Document section =
= Beginning of Section =

As with the earlier queries, this routine uses an identity column to sequence itself. It also makes use of REPLICATE(CHAR(9)) to format its result set.
I don’t like this approach as much as those earlier in the chapter because, if for no other reason, it requires significantly more code. However, it may be more efficient since it doesn’t require a GROUP BY clause. The base table would have to be much larger than it is in these examples for there to be an appreciable difference in performance between any of the approaches presented here.
Rather than returning an entire hierarchy, you may wish to list its leaf nodes only. A node is a leaf node if it has no children. Given that all you have to do is find the nodes that aren’t listed as the parent of any of the other nodes, locating leaf nodes is easy enough. Here’s an example:
SELECT Grunts=s.employee_name
FROM staff s
WHERE NOT EXISTS
(SELECT * FROM staff t WHERE t.supervisor=s.employee)

= End of Section =

Problem = How does the text on listing leaf nodes in a SQL staff hierarchy go on after its last line? Write the continuation.

Entries shown =
= Beginning of Section =

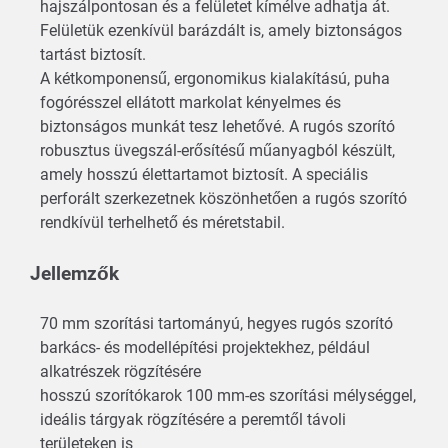
hajszálpontosan és a felületet kímélve adhatja át.
Felületük ezenkívül barázdált is, amely biztonságos
tartást biztosít.
A kétkomponensű, ergonomikus kialakítású, puha
fogórésszel ellátott markolat kényelmes és
biztonságos munkát tesz lehetővé. A rugós szorító
robusztus üvegszál-erősítésű műanyagból készült,
amely hosszú élettartamot biztosít. A speciális
perforált szerkezetnek köszönhetően a rugós szorító
rendkívül terhelhető és méretstabil.
Jellemzők
70 mm szorítási tartományú, hegyes rugós szorító
barkács- és modellépítési projektekhez, például
alkatrészek rögzítésére
hosszú szorítókarok 100 mm-es szorítási mélységgel,
ideális tárgyak rögzítésére a peremtől távoli
területeken is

= End of Section =

Answer =
Grunts
----------
HARPO
ZEPPO
LARRY
CURLY
CURLY JOE
Though not quite the same thing as a tree or hierarchy, an indented list provides a pseudohierarchy via its formatting. Though its uses are mostly simplistic, understanding the tools available to you for result set formatting is always handy, regardless of whether you end up using all of them. Here’s a code sample that returns an indented list of first and last names from the authors table in the pubs sample database:
SELECT authors=
CASE WHEN au_fname=(SELECT MIN(au_fname) FROM authors WHERE au_lname=a.au_lname)
THEN au_lname
ELSE "
END+CHAR(13)+CHAR(9)+au_fname
FROM authors a
authors
--------------------------------------------------------------
Bennet
Abraham
Blotchet-Halls
Reginald
Carson
Cheryl
DeFrance
Michel
del Castillo
Innes
Dull
Ann
Green
Marjorie
Greene
Morningstar
Gringlesby
Burt
Hunter
Sheryl
Karsen
Livia
Locksley
Charlene
MacFeather
Stearns
McBadden
Heather
O'Leary
Michael
Panteley
Sylvia
Ringer
Albert
Anne
Smith
Meander
Straight
Dean
Stringer
Dirk
White
Johnson
Yokomoto
Akiko
Note the use of the CASE function to limit the inclusion of each last name to one occurrence. For example, the Ringer surname has two corresponding authors—Albert and Anne—but the surname itself is listed just once. Also note the use of both CHAR(13) (carriage return) and CHAR(9) (tab) to create new lines and indent the result set. You can use CHAR() to great effect when formatting result sets. By coupling it with CASE, you can perform the same type of basic formatting that was previously the exclusive domain of report writers and external development tools.